Post by Karl Welteke on Mar 11, 2014 13:55:40 GMT 8
COWS RUIN CAMP JOHN HAY CEMETERIES
The Baguio cemeteries were in the news recently
Phantom brought it my attention.
It was in The Manila Times, March 6th 2014 and here is the URL:
manilatimes.net/cows-ruin-camp-john-hay-cemeteries/80580/
For convenience the article is pasted here:
Cows ruin Camp John Hay cemeteries
March 6, 2014 7:59 pm
by Thom F. Picana
BAGUIO CITY: Every year, 67-year-old US Navy veteran Master Chief Petty Officer Hugo William Prill, goes back to his native Baguio from Hawaii, his second home, after retiring as a supervisor-diver in the Asia Pacific US Navy fleet.
His yearly going back to Baguio however turned disheartening, he said, as the two World War II cemeteries at Camp John Hay where his father and mother were buried in the 60’s have been continuously “desecrated.”
More than 200 wooden white crosses once lined Cemetery I on Loakan Road, but now only a single cross stands. “Their sacrifices for freedom were forgotten. No respect was shown to the graves!”
Instead of the wooden crosses, the hill-cemetery has been planted with saplings of coffee and others. “Why do they do this?” asked Prill, a Bontoc Filipino who joined the US Navy in 1964 and retired in 1993.
His parents, William and Martha, lie in Cemetery II, farther up south Loakan Road. Cemetery II is better tended by World War II vets. Its stone and grill entrance is painted paling white. Most white crosses also no longer sit there, only a square foot each of cement where some 491 veterans’ names are engraved.
William Prill fought in many foreign wars—Spanish American, Philippine-American, Boxer Rebellion in China and World War I. He died in May 21, 1949 when son Hugo William was only three. Hugo’s mother—Martha died in 1993.
The cemeteries could have been made into a historical tourism site, Prill said. But seemingly, nobody cares anymore, he said, including local officials and even those managing the former US rest-and-recreation facility.
Those responsible even allow cows to graze in these cemeteries. “If only veterans buried there could talk,” Prill sighs in disgust.
But the former US Navy officer who went back to the graves of the veterans midday Tuesday at Camp John Hay is not losing any hope. ‘I might get their ears to revisit how we treat ‘heroes,’” he said.
Prill goes back to Hawaii this week, but he said he would still keep coming back to see the grave of his father and mother and the countless “heroes” of the past wars to bring back to Filipinos eyes a glorious history of sacrifice in the name of freedom and liberty.

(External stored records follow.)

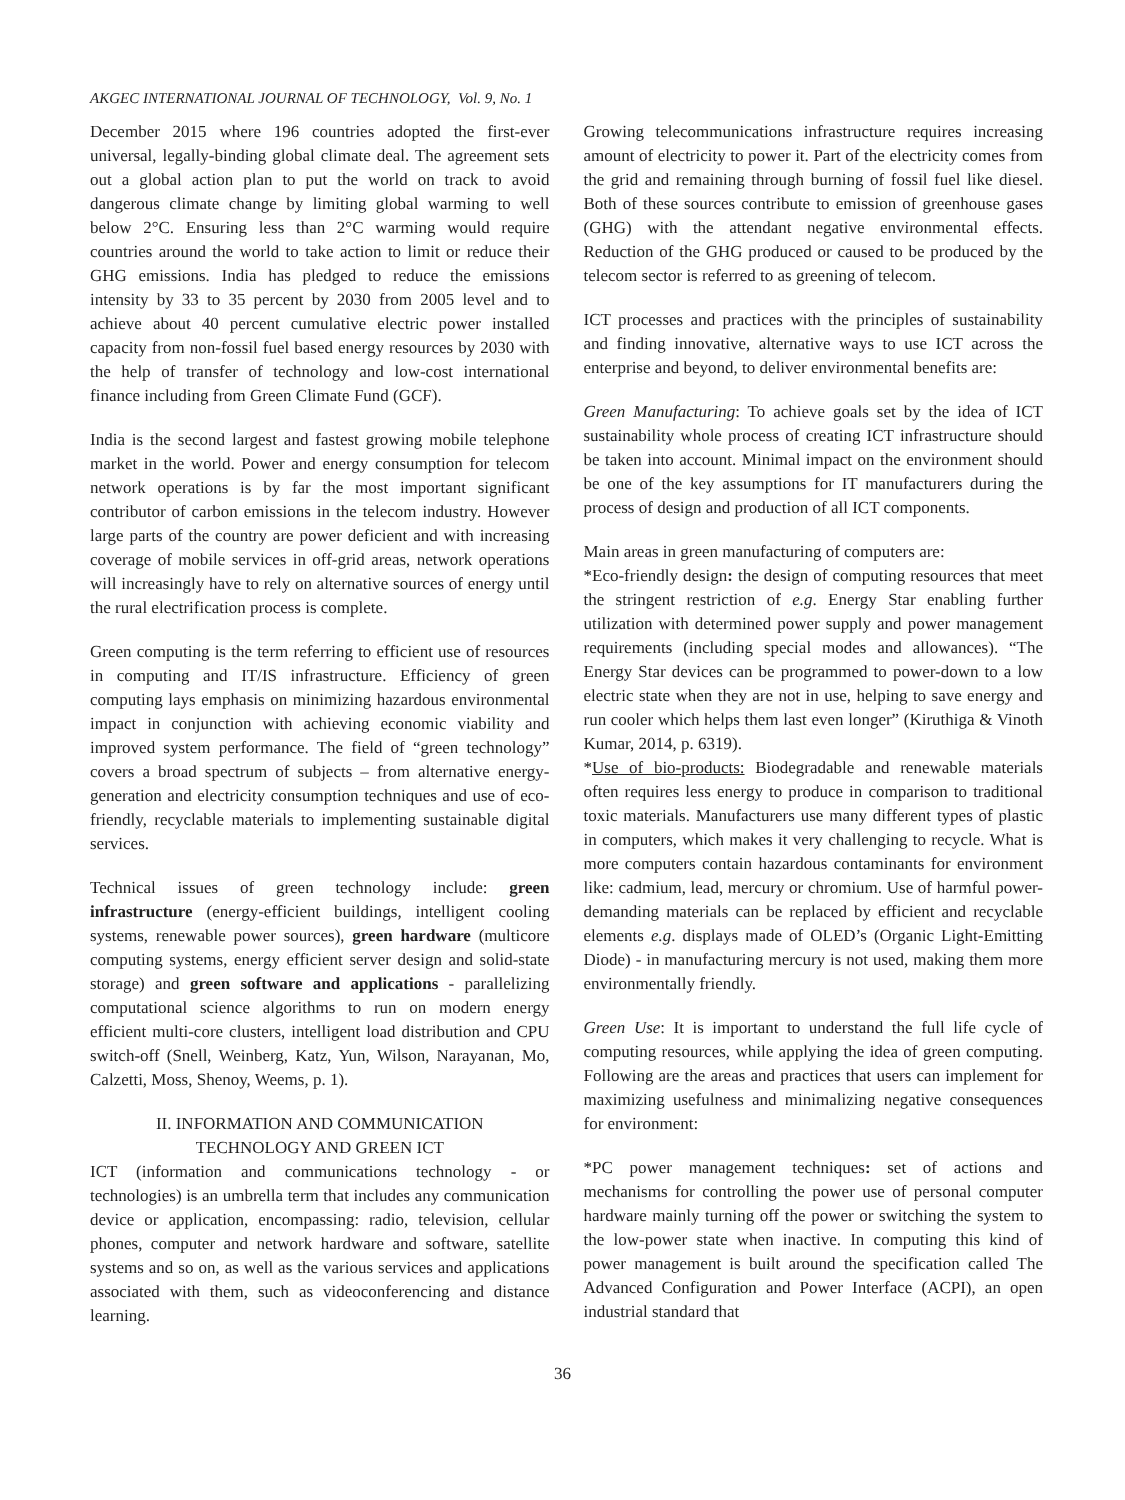AKGEC INTERNATIONAL JOURNAL OF TECHNOLOGY, Vol. 9, No. 1
December 2015 where 196 countries adopted the first-ever universal, legally-binding global climate deal. The agreement sets out a global action plan to put the world on track to avoid dangerous climate change by limiting global warming to well below 2°C. Ensuring less than 2°C warming would require countries around the world to take action to limit or reduce their GHG emissions. India has pledged to reduce the emissions intensity by 33 to 35 percent by 2030 from 2005 level and to achieve about 40 percent cumulative electric power installed capacity from non-fossil fuel based energy resources by 2030 with the help of transfer of technology and low-cost international finance including from Green Climate Fund (GCF).
India is the second largest and fastest growing mobile telephone market in the world. Power and energy consumption for telecom network operations is by far the most important significant contributor of carbon emissions in the telecom industry. However large parts of the country are power deficient and with increasing coverage of mobile services in off-grid areas, network operations will increasingly have to rely on alternative sources of energy until the rural electrification process is complete.
Green computing is the term referring to efficient use of resources in computing and IT/IS infrastructure. Efficiency of green computing lays emphasis on minimizing hazardous environmental impact in conjunction with achieving economic viability and improved system performance. The field of “green technology” covers a broad spectrum of subjects – from alternative energy-generation and electricity consumption techniques and use of eco-friendly, recyclable materials to implementing sustainable digital services.
Technical issues of green technology include: green infrastructure (energy-efficient buildings, intelligent cooling systems, renewable power sources), green hardware (multicore computing systems, energy efficient server design and solid-state storage) and green software and applications - parallelizing computational science algorithms to run on modern energy efficient multi-core clusters, intelligent load distribution and CPU switch-off (Snell, Weinberg, Katz, Yun, Wilson, Narayanan, Mo, Calzetti, Moss, Shenoy, Weems, p. 1).
II. INFORMATION AND COMMUNICATION
TECHNOLOGY AND GREEN ICT
ICT (information and communications technology - or technologies) is an umbrella term that includes any communication device or application, encompassing: radio, television, cellular phones, computer and network hardware and software, satellite systems and so on, as well as the various services and applications associated with them, such as videoconferencing and distance learning.
Growing telecommunications infrastructure requires increasing amount of electricity to power it. Part of the electricity comes from the grid and remaining through burning of fossil fuel like diesel. Both of these sources contribute to emission of greenhouse gases (GHG) with the attendant negative environmental effects. Reduction of the GHG produced or caused to be produced by the telecom sector is referred to as greening of telecom.
ICT processes and practices with the principles of sustainability and finding innovative, alternative ways to use ICT across the enterprise and beyond, to deliver environmental benefits are:
Green Manufacturing: To achieve goals set by the idea of ICT sustainability whole process of creating ICT infrastructure should be taken into account. Minimal impact on the environment should be one of the key assumptions for IT manufacturers during the process of design and production of all ICT components.
Main areas in green manufacturing of computers are:
*Eco-friendly design: the design of computing resources that meet the stringent restriction of e.g. Energy Star enabling further utilization with determined power supply and power management requirements (including special modes and allowances). “The Energy Star devices can be programmed to power-down to a low electric state when they are not in use, helping to save energy and run cooler which helps them last even longer” (Kiruthiga & Vinoth Kumar, 2014, p. 6319).
*Use of bio-products: Biodegradable and renewable materials often requires less energy to produce in comparison to traditional toxic materials. Manufacturers use many different types of plastic in computers, which makes it very challenging to recycle. What is more computers contain hazardous contaminants for environment like: cadmium, lead, mercury or chromium. Use of harmful power-demanding materials can be replaced by efficient and recyclable elements e.g. displays made of OLED’s (Organic Light-Emitting Diode) - in manufacturing mercury is not used, making them more environmentally friendly.
Green Use: It is important to understand the full life cycle of computing resources, while applying the idea of green computing. Following are the areas and practices that users can implement for maximizing usefulness and minimalizing negative consequences for environment:
*PC power management techniques: set of actions and mechanisms for controlling the power use of personal computer hardware mainly turning off the power or switching the system to the low-power state when inactive. In computing this kind of power management is built around the specification called The Advanced Configuration and Power Interface (ACPI), an open industrial standard that
36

Master Chief Petty Officer (and Navy Deep Sea Diver) Hugo William Prill is a shipmate of mine, we both were stationed in Pearl Harbor in the 1970s and 1980s. He has a brother who also was a US Navy Diver like I and who was also stationed in Pear Harbor at times.
The Baguio cemeteries were in the news recently
Phantom brought it my attention.
It was in The Manila Times, March 6th 2014 and here is the URL:
manilatimes.net/cows-ruin-camp-john-hay-cemeteries/80580/
For convenience the article is pasted here:
Cows ruin Camp John Hay cemeteries
March 6, 2014 7:59 pm
by Thom F. Picana
BAGUIO CITY: Every year, 67-year-old US Navy veteran Master Chief Petty Officer Hugo William Prill, goes back to his native Baguio from Hawaii, his second home, after retiring as a supervisor-diver in the Asia Pacific US Navy fleet.
His yearly going back to Baguio however turned disheartening, he said, as the two World War II cemeteries at Camp John Hay where his father and mother were buried in the 60’s have been continuously “desecrated.”
More than 200 wooden white crosses once lined Cemetery I on Loakan Road, but now only a single cross stands. “Their sacrifices for freedom were forgotten. No respect was shown to the graves!”
Instead of the wooden crosses, the hill-cemetery has been planted with saplings of coffee and others. “Why do they do this?” asked Prill, a Bontoc Filipino who joined the US Navy in 1964 and retired in 1993.
His parents, William and Martha, lie in Cemetery II, farther up south Loakan Road. Cemetery II is better tended by World War II vets. Its stone and grill entrance is painted paling white. Most white crosses also no longer sit there, only a square foot each of cement where some 491 veterans’ names are engraved.
William Prill fought in many foreign wars—Spanish American, Philippine-American, Boxer Rebellion in China and World War I. He died in May 21, 1949 when son Hugo William was only three. Hugo’s mother—Martha died in 1993.
The cemeteries could have been made into a historical tourism site, Prill said. But seemingly, nobody cares anymore, he said, including local officials and even those managing the former US rest-and-recreation facility.
Those responsible even allow cows to graze in these cemeteries. “If only veterans buried there could talk,” Prill sighs in disgust.
But the former US Navy officer who went back to the graves of the veterans midday Tuesday at Camp John Hay is not losing any hope. ‘I might get their ears to revisit how we treat ‘heroes,’” he said.
Prill goes back to Hawaii this week, but he said he would still keep coming back to see the grave of his father and mother and the countless “heroes” of the past wars to bring back to Filipinos eyes a glorious history of sacrifice in the name of freedom and liberty.
Master Chief Petty Officer (and Navy Deep Sea Diver) Hugo William Prill is a shipmate of mine, we both were stationed in Pearl Harbor in the 1970s and 1980s. He has a brother who also was a US Navy Diver like I and who was also stationed in Pear Harbor at times.